SHETLAND is set to receive nearly £1.9 million over the coming few years as part of a UK Government scheme to replace former EU funding programmes.

The government said “funding decisions will be made by elected leaders in local government, with input from local members of parliament and local businesses and voluntary groups”.

A total of £212 million has been earmarked for Scotland through the shared prosperity fund.

Every part of the UK will receive an allocation for the years 2022/23, 2023/24 and 2024/25.

The allocation formula for the fund takes into account both the local population data, and a broadly based measure of need, including factors like unemployment and income levels.

Highlands and Islands Conservative MSP Jamie Halcro Johnston said it is vital in the region that “funding support is directed to local priorities”.

“That is why I welcome the work that has been done by the UK Government to create the new UK Shared Prosperity Fund and to cut back the bureaucracy that characterised the old EU structural funds that it replaces,” he added.

But Northern Isles MP Alistair Carmichael said the “devil will be in the detail”.

And the Scottish Government said it “undermines devolution” and “fails communities”, adding that the £32 million allocated to Scotland for 2022/23 is £151 million short of the £183 million estimated to be an appropriate replacement for EU structural funds.

“It is some comfort – albeit no less than we ought to expect – that the government has committed to match past EU funding in the new settlement for Scotland,” Carmichael added.

“The devil will be in the detail and there are already concerns that some sleight of hand may be going on.
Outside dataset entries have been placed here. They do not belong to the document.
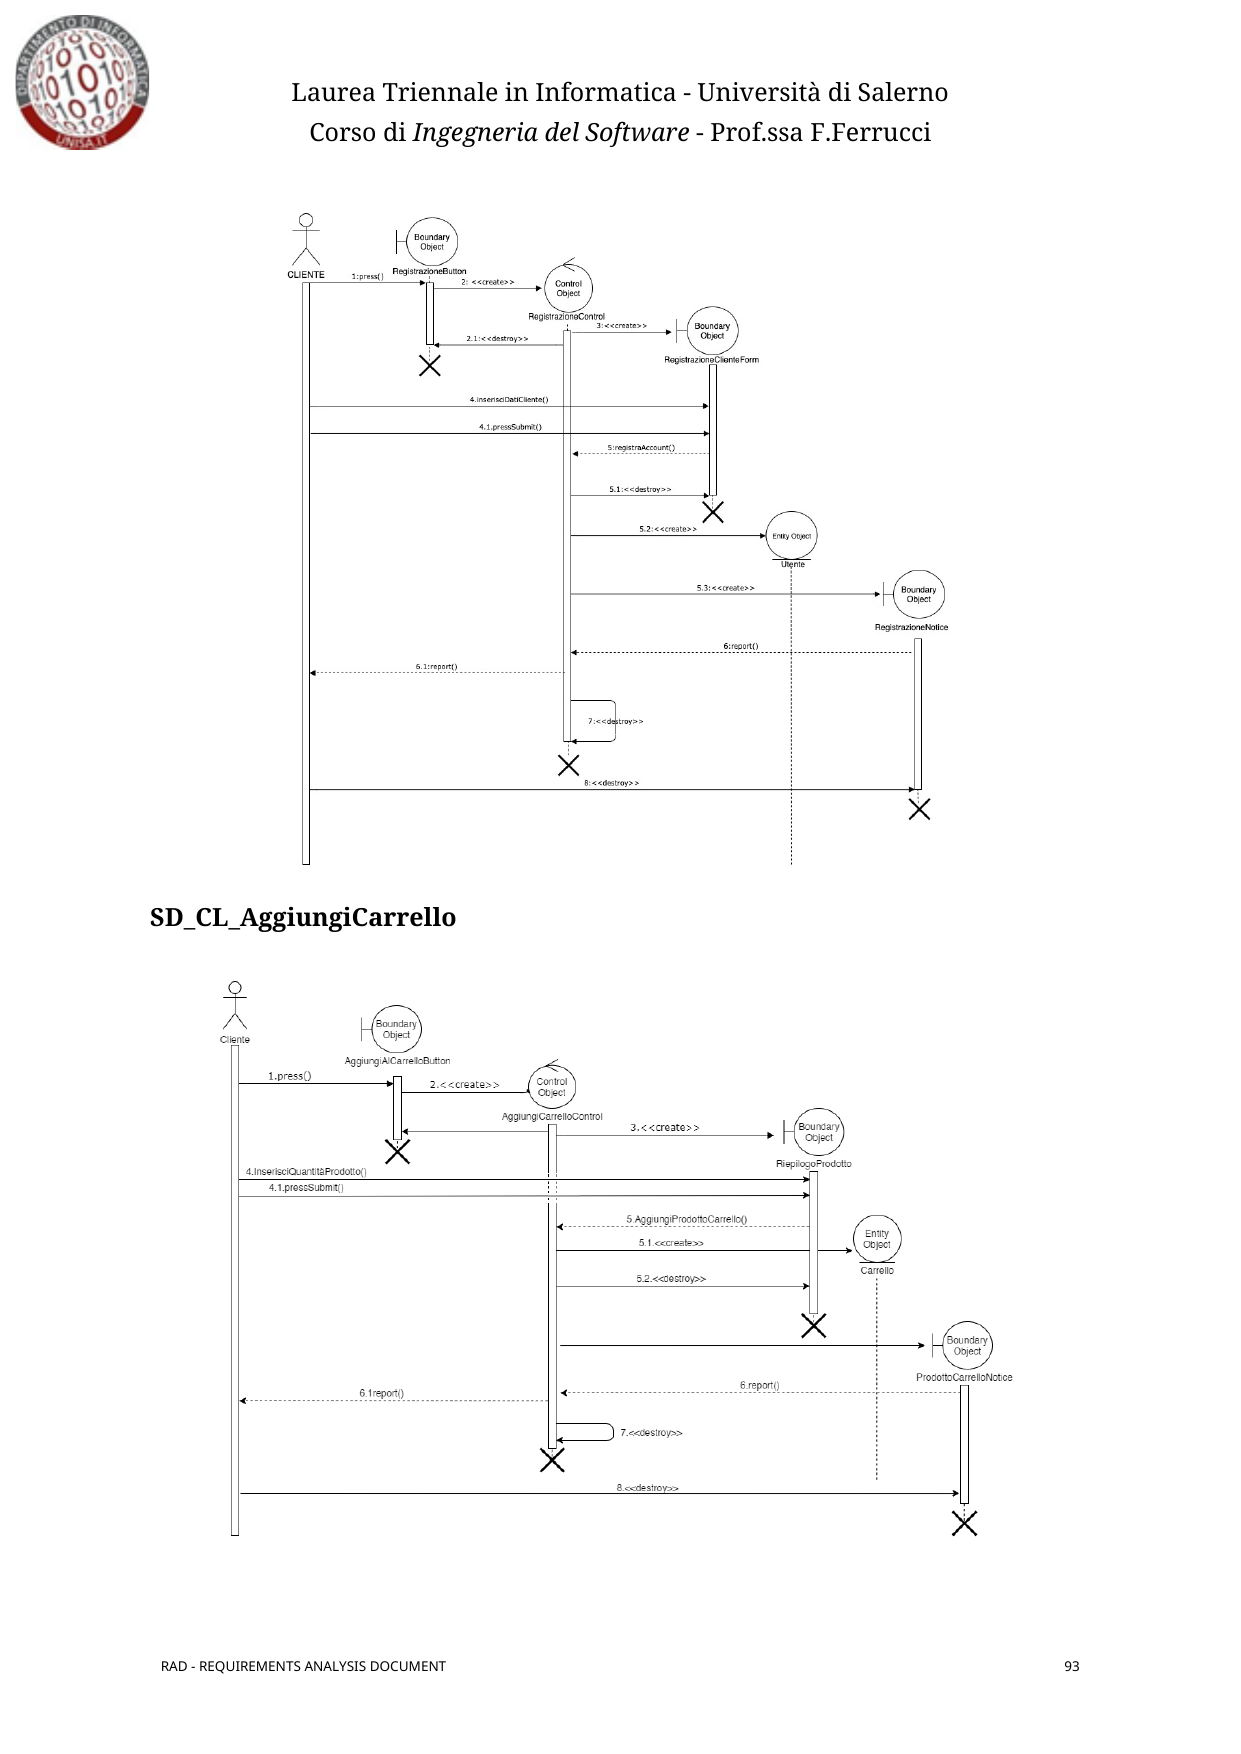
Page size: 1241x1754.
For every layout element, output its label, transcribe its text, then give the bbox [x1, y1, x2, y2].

picture [287, 213, 953, 866]
text SD_CL_AggiungiCarrello [150, 899, 1090, 933]
picture [15, 15, 150, 150]
picture [217, 977, 1024, 1540]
It should be noted that other parts of the UK are already seeing significant drops in their funding under the new scheme, so we cannot afford to be complacent.”
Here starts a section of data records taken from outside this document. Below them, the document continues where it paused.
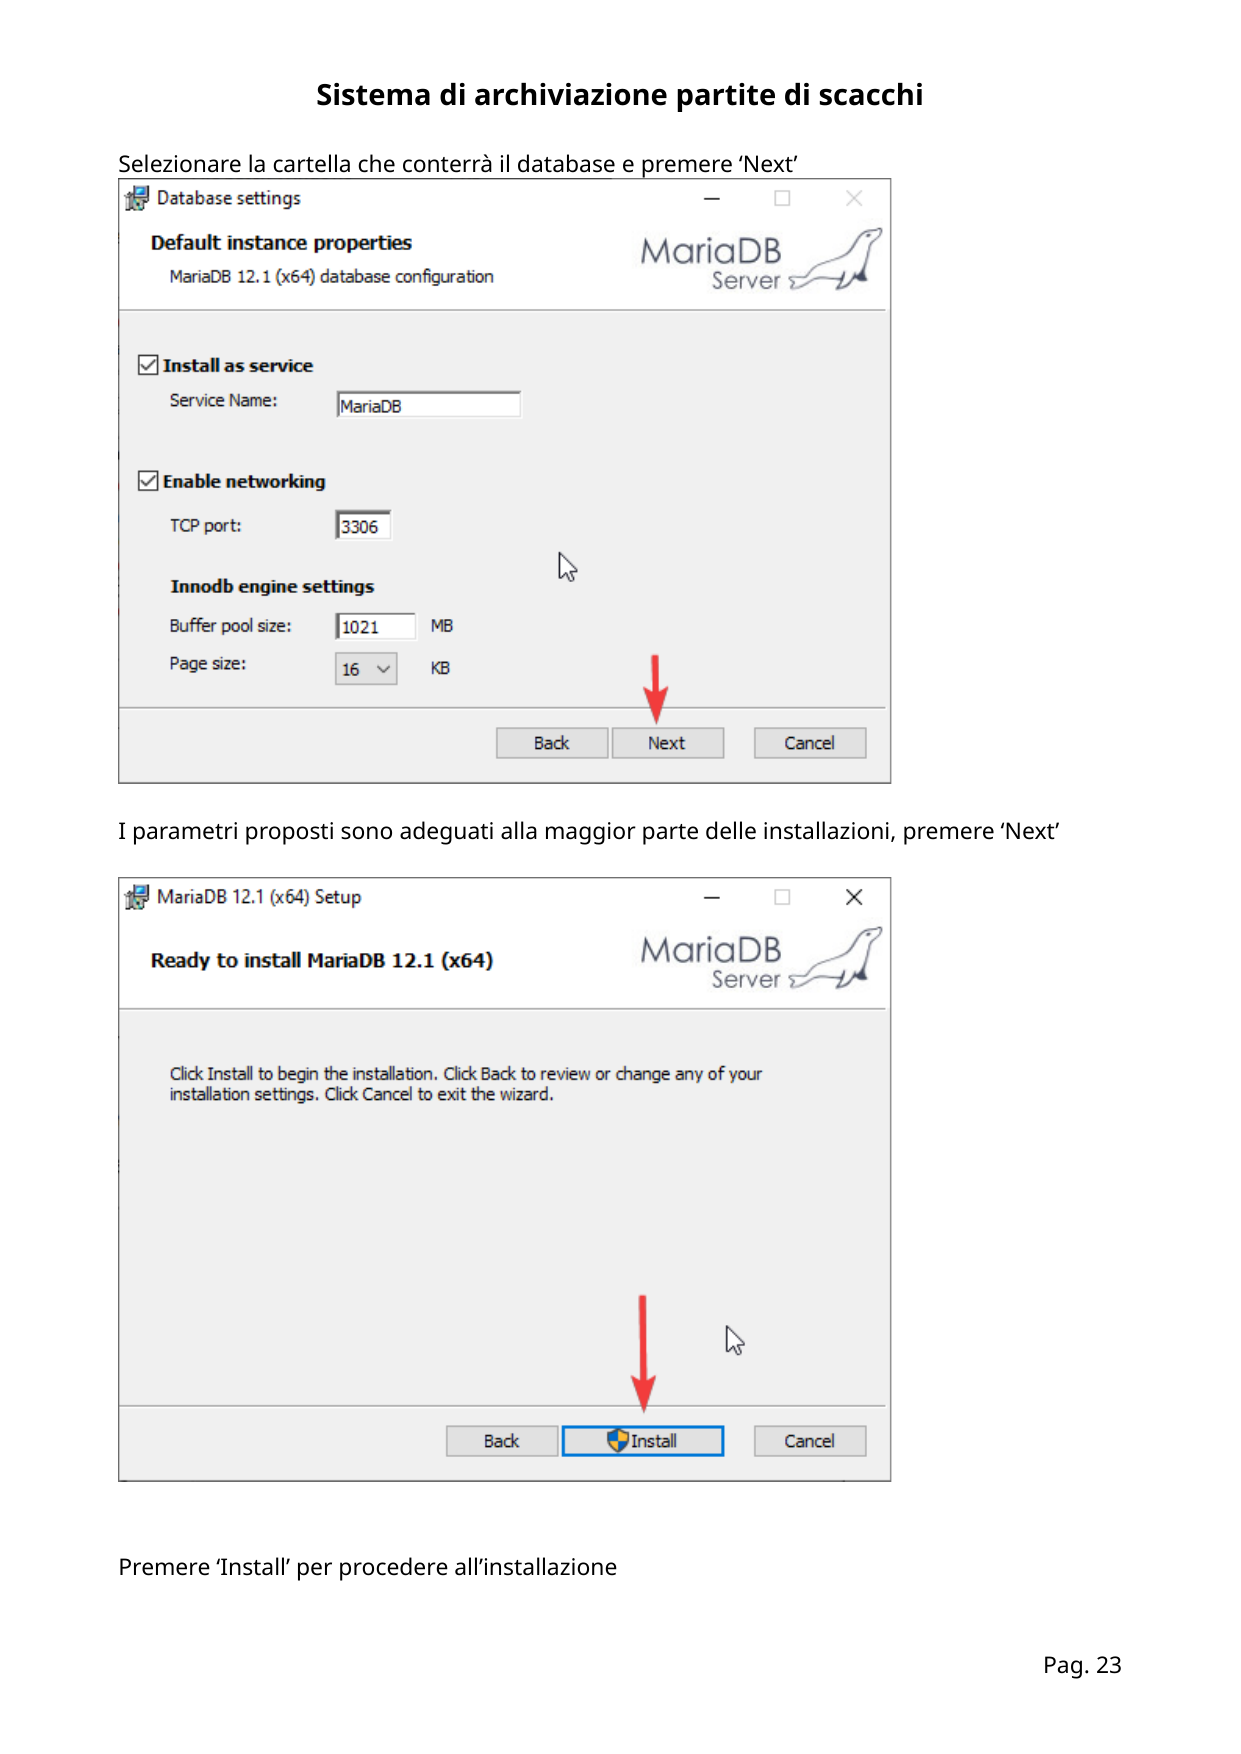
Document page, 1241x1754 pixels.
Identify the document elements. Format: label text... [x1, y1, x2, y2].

picture [118, 178, 892, 784]
text Selezionare la cartella che conterrà il database e premere ‘Next’ [118, 148, 1122, 179]
text Premere ‘Install’ per procedere all’installazione [118, 1551, 1122, 1583]
picture [118, 877, 892, 1482]
text I parametri proposti sono adeguati alla maggior parte delle installazioni, premere ‘Next’ [118, 815, 1122, 846]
But the Liberal Democrat said “if managed correctly then there is a genuine opportunity for communities to have more of a say in how funds are dispersed and to benefit more directly from projects”.

He said he will work closely with new councils in Shetland and Orkney to “ensure that the isles get a fair look in when funding is allocated”.

The UK Shared Prosperity Fund is in addition to other levelling up funding for Scotland, including the fund which Shetland Islands Council has targeted for a new Fair Isle ferry.

Secretary of state for levelling up Michael Gove said: “We have taken back control of our money from the EU and we are empowering those who know their communities in Scotland best to deliver on their priorities.

“The UK Shared Prosperity Fund will help to unleash the creativity and talent of Scottish communities that have for too long been overlooked and undervalued.”